The Roman House at Hopkins | The Art of Light

Apotropaic Talisman Against the “Evil Eye”

By Michele Asuni

Accession Number: JHAM HT 774
Measurements: Length: 9.8 cm, Width: 7.2 cm, Height: 3.4 cm
Material: Ceramic
Culture/Date: Roman, 1st c. BCE
Provenance: Tyre, Syria

This lamp’s discus decoration depicts several symbols which were thought to be powerful deterrents against the “evil eye.”  The “evil eye,” a redolent concept in several Mediterranean cultures, was believed to originate from a malevolent person looking at someone with intense envy or dislike.

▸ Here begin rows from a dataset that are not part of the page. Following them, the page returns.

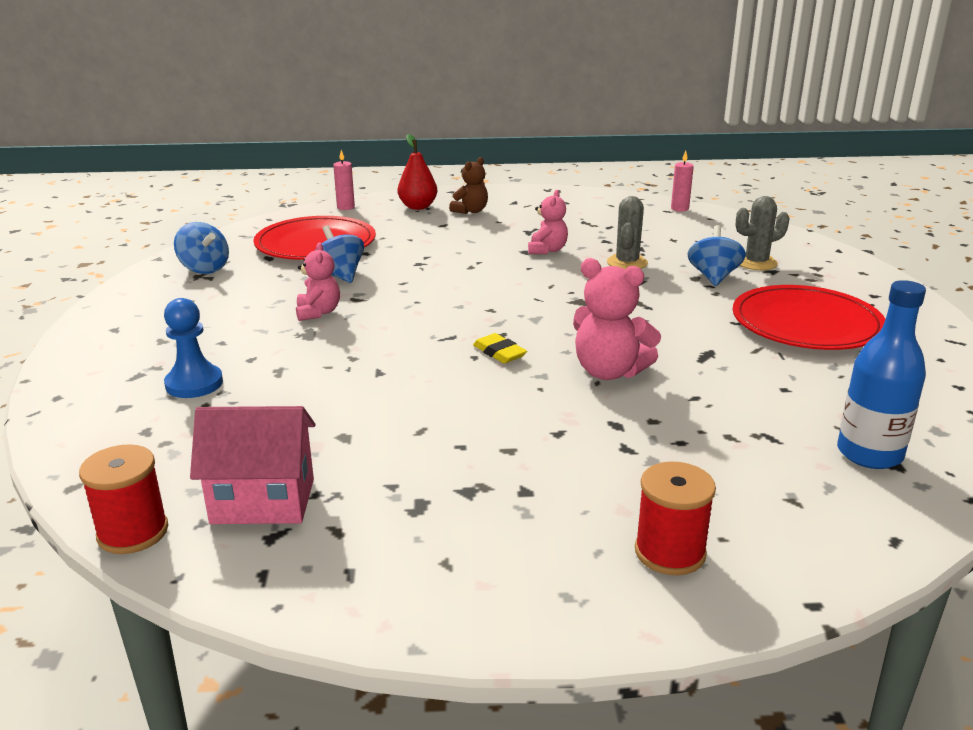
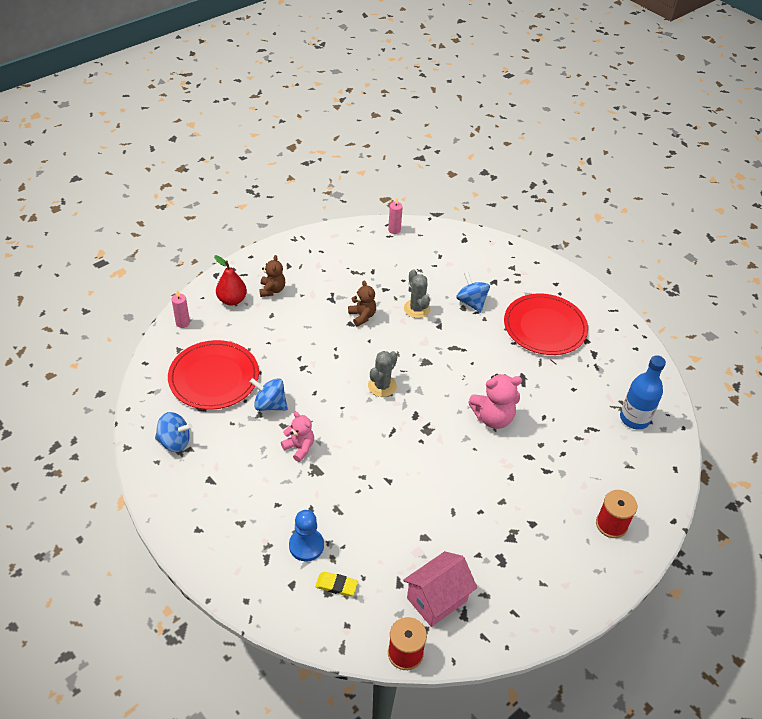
camera: 40 degrees left, 20 degrees up
yellow eraser [473,333,527,364] -> yellow eraser moved to [315,572,358,596]
pink teddy bear [528,190,568,254] -> brown teddy bear [348,280,376,326]
grey cactus [736,196,789,270] -> grey cactus moved to [368,351,398,397]

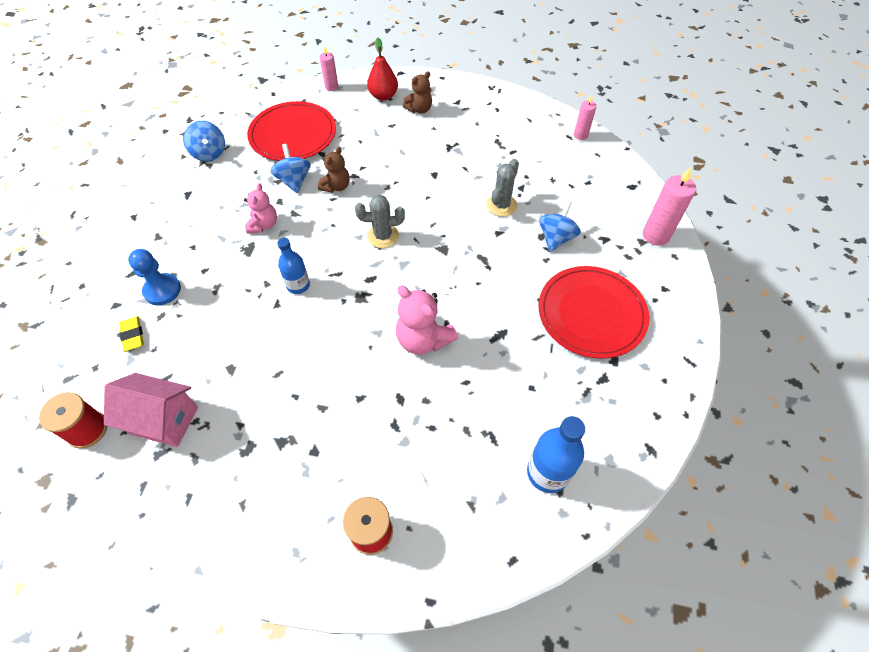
camera: 55 degrees right, 10 degrees up
brown teddy bear [348,280,376,326] -> brown teddy bear moved to [318,147,350,193]
none -> blue bottle [277,238,310,294]
none -> pink candle [643,167,696,246]

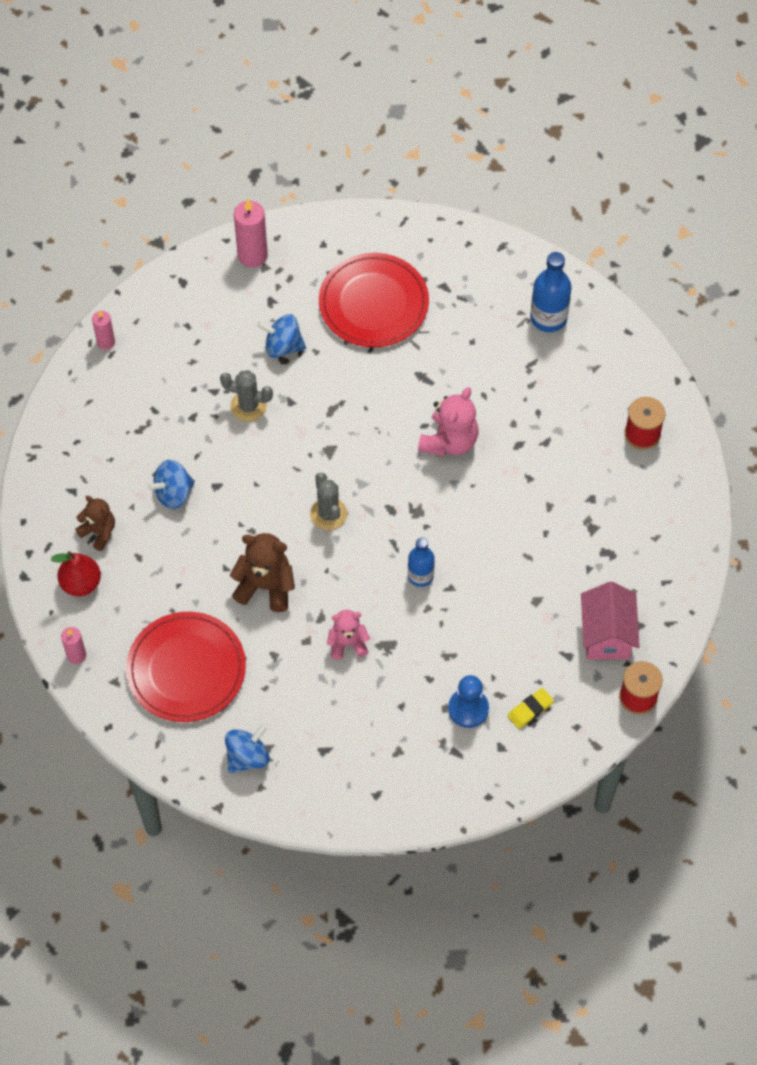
camera: 105 degrees left, 5 degrees up
blue spinning top [270,144,311,193] -> blue spinning top moved to [148,460,195,509]
brown teddy bear [318,147,350,193] -> brown teddy bear [230,533,295,612], size x1.55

The figures represented on this object are closely associated with the chthonian sphere of the Greco-Roman pantheon: a Gorgon head, two lizards, two turtles, and a frog. When the hero Perseus decapitated the Gorgon Medusa in his quest to save Andromeda, he used the monster’s head as a weapon before handing it over to the goddess Athena, who placed it on her shield. A Gorgon head, or gorgoneion, was typically used in pediments, shields and coins as a decorative element and apotropaic symbol. The word Gorgon, in fact, derives from the Greek gorgòs, “dreadful”: the horrifying gaze of this female creature was supposed to instill terror upon those who encountered it and was, therefore, thought to deflect the evil eye. Lizards, frogs and other reptiles were also associated with the Underworld: lizards symbolized death and resurrection because of their hibernation habits, while turtles were dear to the god Mercury (the Greek Hermes), whose affiliation with Hades is attested throughout Greek and Roman mythology. The plethora of chthonian animals represented on this lamp echoes and magnifies the power of the Gorgon, making this object both a device for lighting and a potent talisman against the evil eye.